__To do__: Summarize the forum thread in two sentences.

__Selected text__:
Congrats Mike,that is a fantastic pipe.

Reactions: Thank You! 1 | Agree 2


----------



## Mr. Peet (Mar 29, 2021)

Wondered what was going on. See I missed the vote. I like Mike's candle holder, but Lou's first is tradition and user friendly. His other is Hobbit like and could be user liked. Don's nut-sac pipe, just couldn't see that going to use...Rip's looks heavy, more than my teeth or gums to carrier. Barb, looks user friendly, great thread, hope to finish mine up by next year.

Reactions: Like 2 | Funny 1


----------



## Arn213 (Mar 29, 2021)

Way to go @Mike Hill for a wicked, meticulous carved pipe! Now, go smoke something good for all of us to celebrate.

Reactions: Thank You! 1


----------



## Tony (Mar 29, 2021)

Congratulations @Mike Hill ! Great job everyone who participated, some excellent work here!

Reactions: Thank You! 1 | Agree 1


----------



## Steve in VA (Mar 29, 2021)

Congrats Mike and great job by all with another fantastic turning challenge!!

__Data under study__:
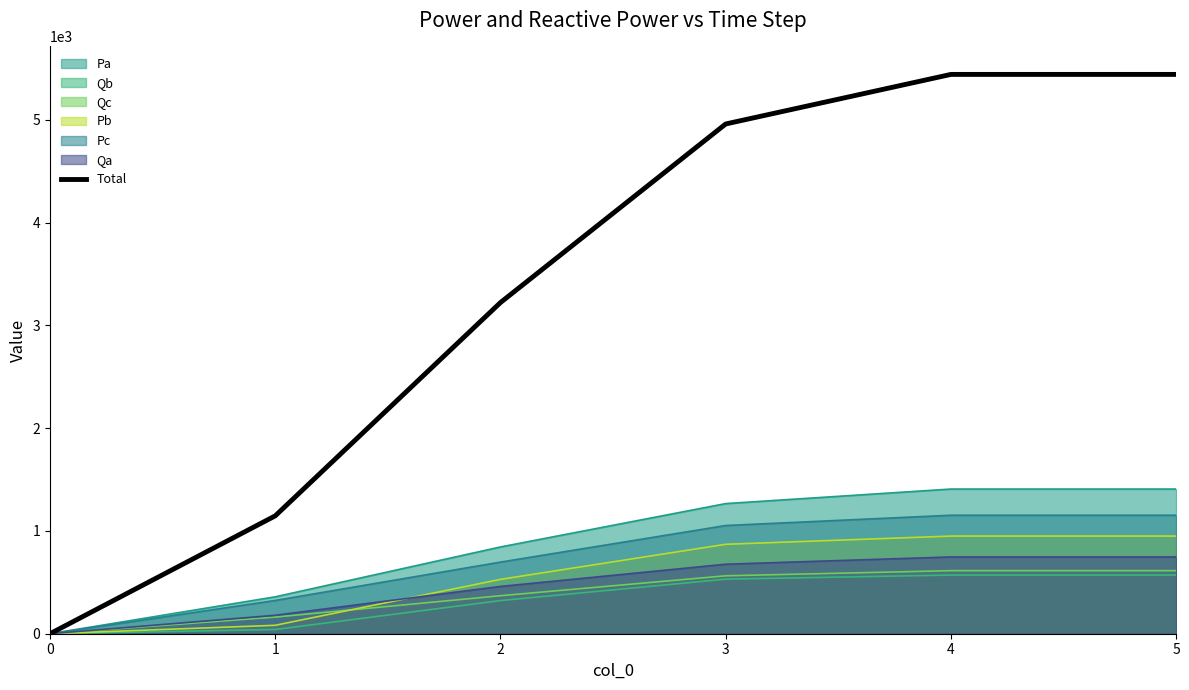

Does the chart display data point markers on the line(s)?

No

--

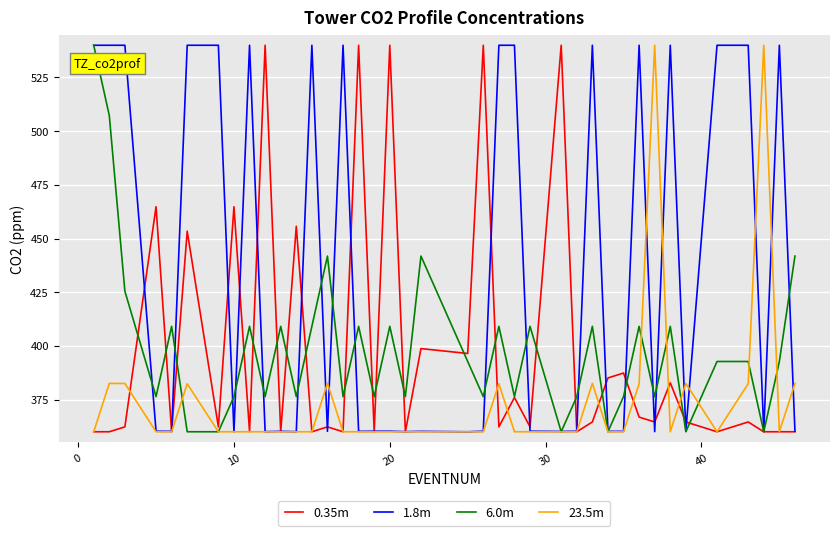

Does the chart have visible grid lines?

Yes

__Answer section__: Several members congratulate Mike on a fantastic, meticulously carved pipe, and others praise everyone who took part in what one calls another fantastic turning challenge. Mr. Peet, who missed the vote, comments on the entries, finding Lou's first traditional and user friendly, Don's unlikely to be used, Rip's heavy-looking, and Barb's user friendly, and he hopes to finish his own by next year.